Batman: *sits up in bed* Clark, you have x-ray vision. You know there’s no monster in the closet
wife: STOP, you’re turning into your father
me: well, he shouldn’t be standing in the driveway like that
Let’s just wait until Kevin McCallister is like 80 and make Nursing Home Alone
Gentleman, want to make your lady feel special? Place her picture in the kitchen, and write employee of the month.
She’ll love it! Follow me for more relationship tips
It’s important to set an alarm the first day of school, so you remember to pick up the kids
“Quick kid I don’t have much time. In 2020 they will release a super virus in a strategic attempt to wipe ou-“
Please stop asking Santa for the perfect woman…….
3 times he’s tried to kidnap me this week
sometimes i wish a great-grandpa or old uncle had left me a pocket watch i could take out & wistfully rub during these “trying times”
I was 14 before I realized that banana peels and anvils weren’t America’s leading causes of death.
[3 dads circling new neighbor on their bikes]
“im not looking for any trouble”
all three dads in unison: HI NOT LOOKING FOR TROUBLE IM DAD
(reads smudged writing on hand during date) i just want to say that u look really preffy tonight
Driving home with my kids & my son didn’t like the song I was listening to. He said, “Thank God we’re 10 seconds from home!” & then I took the long way home because that’s what parents do.

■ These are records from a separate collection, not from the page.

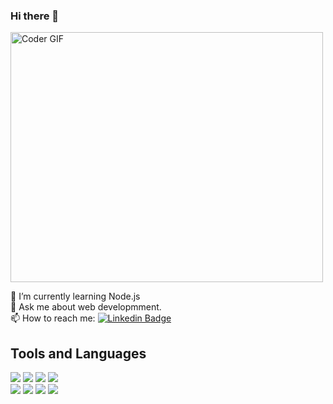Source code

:### Hi there 👋

<img src="https://media.giphy.com/media/SWoSkN6DxTszqIKEqv/giphy.gif" alt="Coder GIF" width="500" height="400">

🌱 I’m currently learning Node.js <br>
💬 Ask me about web developmment.<br>
📫 How to reach me: [![Linkedin Badge](https://img.shields.io/badge/-utkarshdubey-blue?style=flat-square&logo=Linkedin&logoColor=white&link=https://www.linkedin.com/in/utkarsh2504/)](https://www.linkedin.com/in/utkarsh2504/)

## Tools and Languages

<img src="https://img.shields.io/badge/HTML5-ff7851" /> <img src="https://img.shields.io/badge/CSS3-44b2fb" /> <img src="https://img.shields.io/badge/JavaScript -ffc742" /> <img src="https://img.shields.io/badge/Bootstrap -563d7c" /><br>
<img src="https://img.shields.io/badge/JAVA -FF0000" /> <img src="https://img.shields.io/badge/-Python-orange" /> <img src="https://img.shields.io/badge/-C%2B%2B-blue" /> <img src="https://img.shields.io/badge/-Django-yellowgreen" />



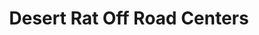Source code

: ---
title: "Desert Rat Off Road Centers"
url: /mesa/desert-rat-off-road-centers/
shop: Autoteile
---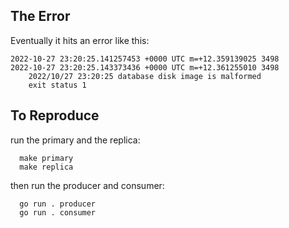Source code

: ## The Error

Eventually it hits an error like this:

    2022-10-27 23:20:25.141257453 +0000 UTC m=+12.359139025 3498
    2022-10-27 23:20:25.143373436 +0000 UTC m=+12.361255010 3498
		2022/10/27 23:20:25 database disk image is malformed
		exit status 1

## To Reproduce

run the primary and the replica:

	  make primary
	  make replica

then run the producer and consumer:

	  go run . producer
	  go run . consumer

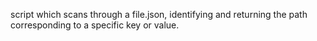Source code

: script which scans through a file.json, identifying and returning the path corresponding to a specific key or value.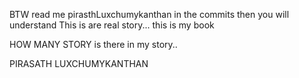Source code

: BTW read me pirasthLuxchumykanthan in the commits then you will understand
This is are real story... this is my book

HOW MANY STORY is there in my story.. 

PIRASATH LUXCHUMYKANTHAN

The next time you hear a celebrity saying, “we’ll get through this together,” send them your electric bill with a thank you note.
Just had an awful drive home. I was forced to ride side by side with another car for 5 minutes. We managed to avoid eye contact, but still.
The most dangerous piece of machinery a person can operate while drinking is the telephone
Me: I miss traffic and people
Mother Earth: IDK this is the best I’ve felt in YEARS
me: thanks for the little cup of mountain dew
nurse: what mountain dew
me: it was on the bathroom counter
nurse: omg
me: what
nurse: u drank my mountain dew
If you are petting a small dog in your lap, it is important to let everyone else in the zoom meeting know what you are doing with your hand.
OMG, just found my childhood diary! I was an adorable and strangely prescient little boy.